EXERCISE OBJECTIVE: Where in the entries below does "stories" appear? Copy every line that has it.
Top of MATERIAL TO PROCESS
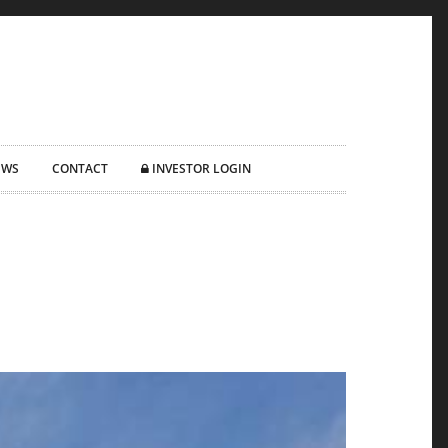
EWS
CONTACT
INVESTOR LOGIN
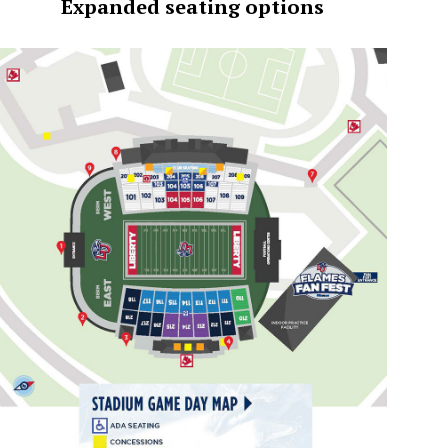
Expanded seating options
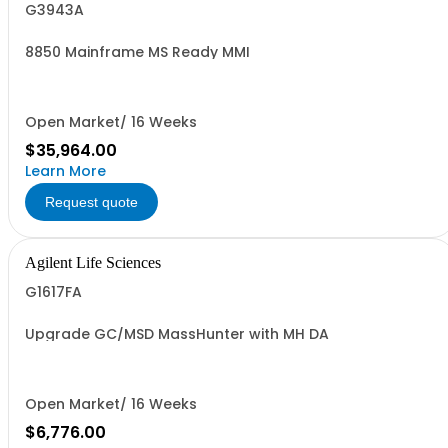
G3943A
8850 Mainframe MS Ready MMI
Open Market/ 16 Weeks
$35,964.00
Learn More
Request quote
Agilent Life Sciences
G1617FA
Upgrade GC/MSD MassHunter with MH DA
Open Market/ 16 Weeks
$6,776.00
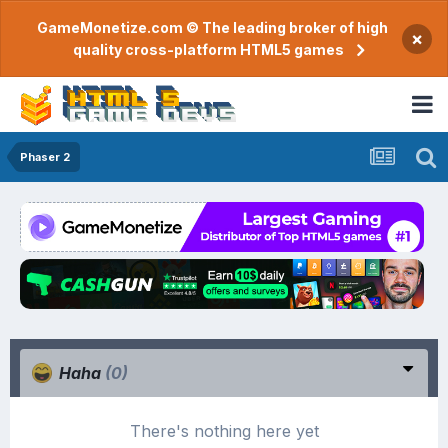
GameMonetize.com © The leading broker of high
×
quality cross-platform HTML5 games
Phaser 2
Haha
(0)
There's nothing here yet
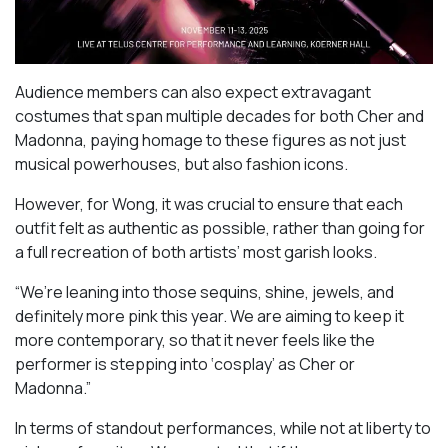
Audience members can also expect extravagant
costumes that span multiple decades for both Cher and
Madonna, paying homage to these figures as not just
musical powerhouses, but also fashion icons.
However, for Wong, it was crucial to ensure that each
outfit felt as authentic as possible, rather than going for
a full recreation of both artists’ most garish looks.
“We’re leaning into those sequins, shine, jewels, and
definitely more pink this year. We are aiming to keep it
more contemporary, so that it never feels like the
performer is stepping into ‘cosplay’ as Cher or
Madonna.”
In terms of standout performances, while not at liberty to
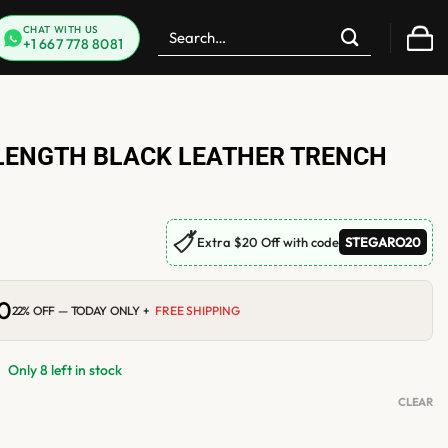
Search
CHAT WITH US
+1 667 778 8081
for:
LENGTH BLACK LEATHER TRENCH
🏷
Extra $20 Off with code
STEGARO20
00
Current
22% OFF — TODAY ONLY +
FREE SHIPPING
price
is:
.
$184.00.
Only 8 left in stock
CLEAR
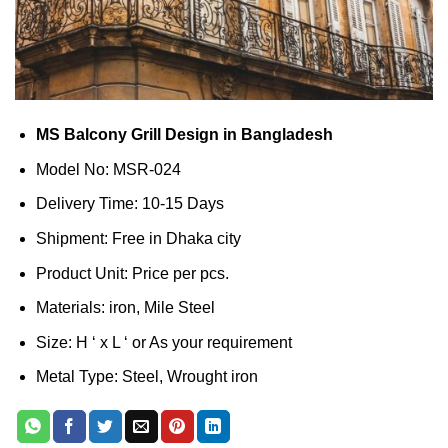
MS Balcony Grill Design in Bangladesh
Model No: MSR-024
Delivery Time: 10-15 Days
Shipment: Free in Dhaka city
Product Unit: Price per pcs.
Materials: iron, Mile Steel
Size: H ‘ x L ‘ or As your requirement
Metal Type: Steel, Wrought iron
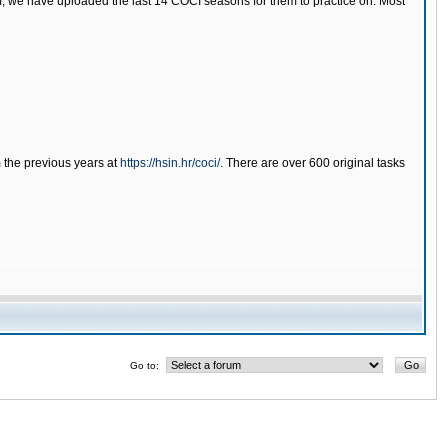
tem, we have uploaded the last 14 COCI seasons for them to practice on. Most
m the previous years at
https://hsin.hr/coci/.
There are over 600 original tasks
Go to:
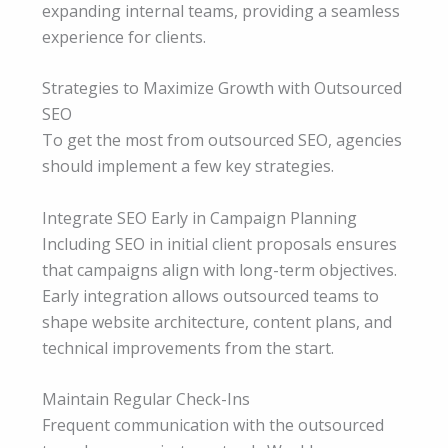
expanding internal teams, providing a seamless
experience for clients.
Strategies to Maximize Growth with Outsourced
SEO
To get the most from outsourced SEO, agencies
should implement a few key strategies.
Integrate SEO Early in Campaign Planning
Including SEO in initial client proposals ensures
that campaigns align with long-term objectives.
Early integration allows outsourced teams to
shape website architecture, content plans, and
technical improvements from the start.
Maintain Regular Check-Ins
Frequent communication with the outsourced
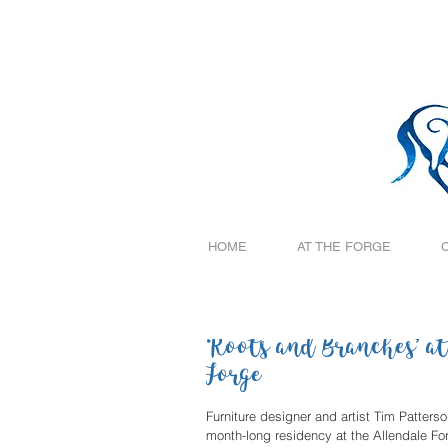
HOME
AT THE FORGE
‘Roots and Branches’ at
Forge
Furniture designer and artist Tim Patters
month-long residency at the Allendale Forge Gallery on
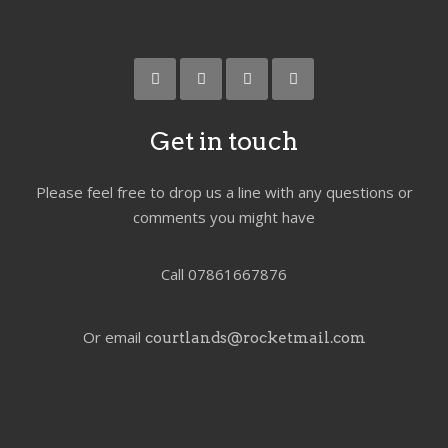
Get in touch
Please feel free to drop us a line with any questions or
comments you might have
Call 07861667876
Or email
courtlands@rocketmail.com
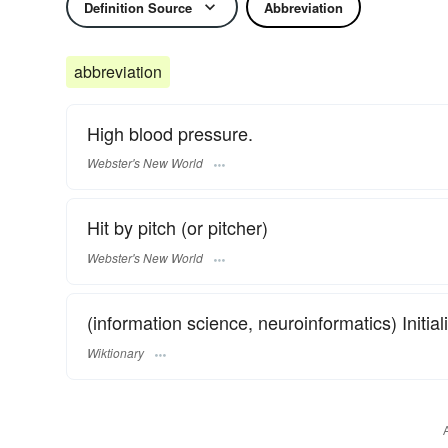
Definition Source
Abbreviation
abbreviation
High blood pressure.
Webster's New World
Hit by pitch (or pitcher)
Webster's New World
(information science, neuroinformatics) Initia
Wiktionary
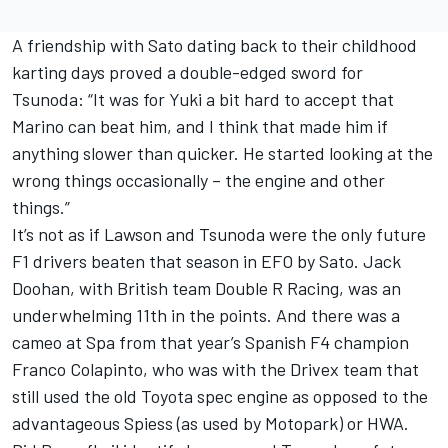
A friendship with Sato dating back to their childhood
karting days proved a double-edged sword for
Tsunoda: “It was for Yuki a bit hard to accept that
Marino can beat him, and I think that made him if
anything slower than quicker. He started looking at the
wrong things occasionally – the engine and other
things.”
It’s not as if Lawson and Tsunoda were the only future
F1 drivers beaten that season in EFO by Sato.
Jack
Doohan
, with British team Double R Racing, was an
underwhelming 11th in the points. And there was a
cameo at Spa from that year’s Spanish F4 champion
Franco Colapinto
, who was with the Drivex team that
still used the old Toyota spec engine as opposed to the
advantageous Spiess (as used by Motopark) or HWA.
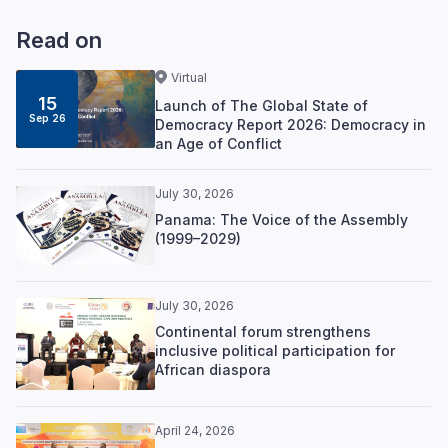
Read on
Virtual
15
Launch of The Global State of
Sep 26
Democracy Report 2026: Democracy in
an Age of Conflict
July 30, 2026
Panama: The Voice of the Assembly
(1999–2029)
July 30, 2026
Continental forum strengthens
inclusive political participation for
African diaspora
April 24, 2026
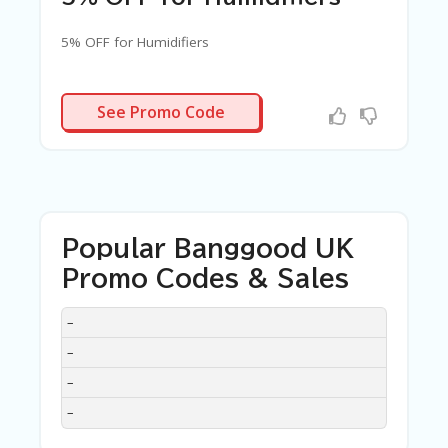
5% OFF for Humidifiers
MIDFIER3
See Promo Code
Popular Banggood UK
Promo Codes & Sales
DISCOUNT
DESCRIPTION
COUPON
EXPIRES
–
–
–
–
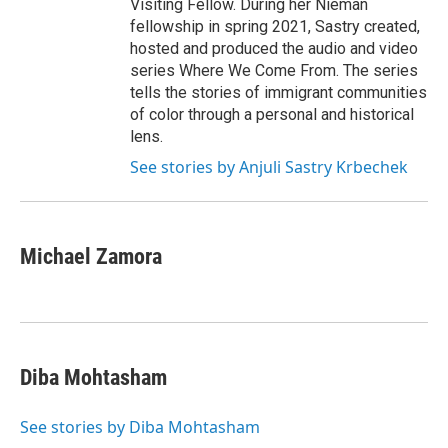
Visiting Fellow. During her Nieman
fellowship in spring 2021, Sastry created,
hosted and produced the audio and video
series Where We Come From. The series
tells the stories of immigrant communities
of color through a personal and historical
lens.
See stories by Anjuli Sastry Krbechek
Michael Zamora
Diba Mohtasham
See stories by Diba Mohtasham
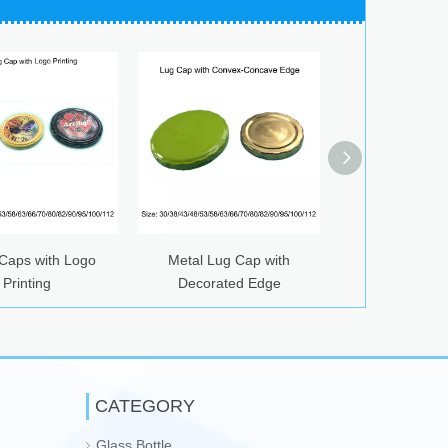
th Logo
Metal Lug Cap with
Fruit Patterned Twist Of
Decorated Edge
Caps
CATEGORY
Glass Bottle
Bottom of MATERIAL TO PROCESS
COMPLETED TASK:
tells the stories of immigrant communities
See stories by Anjuli Sastry Krbechek
See stories by Diba Mohtasham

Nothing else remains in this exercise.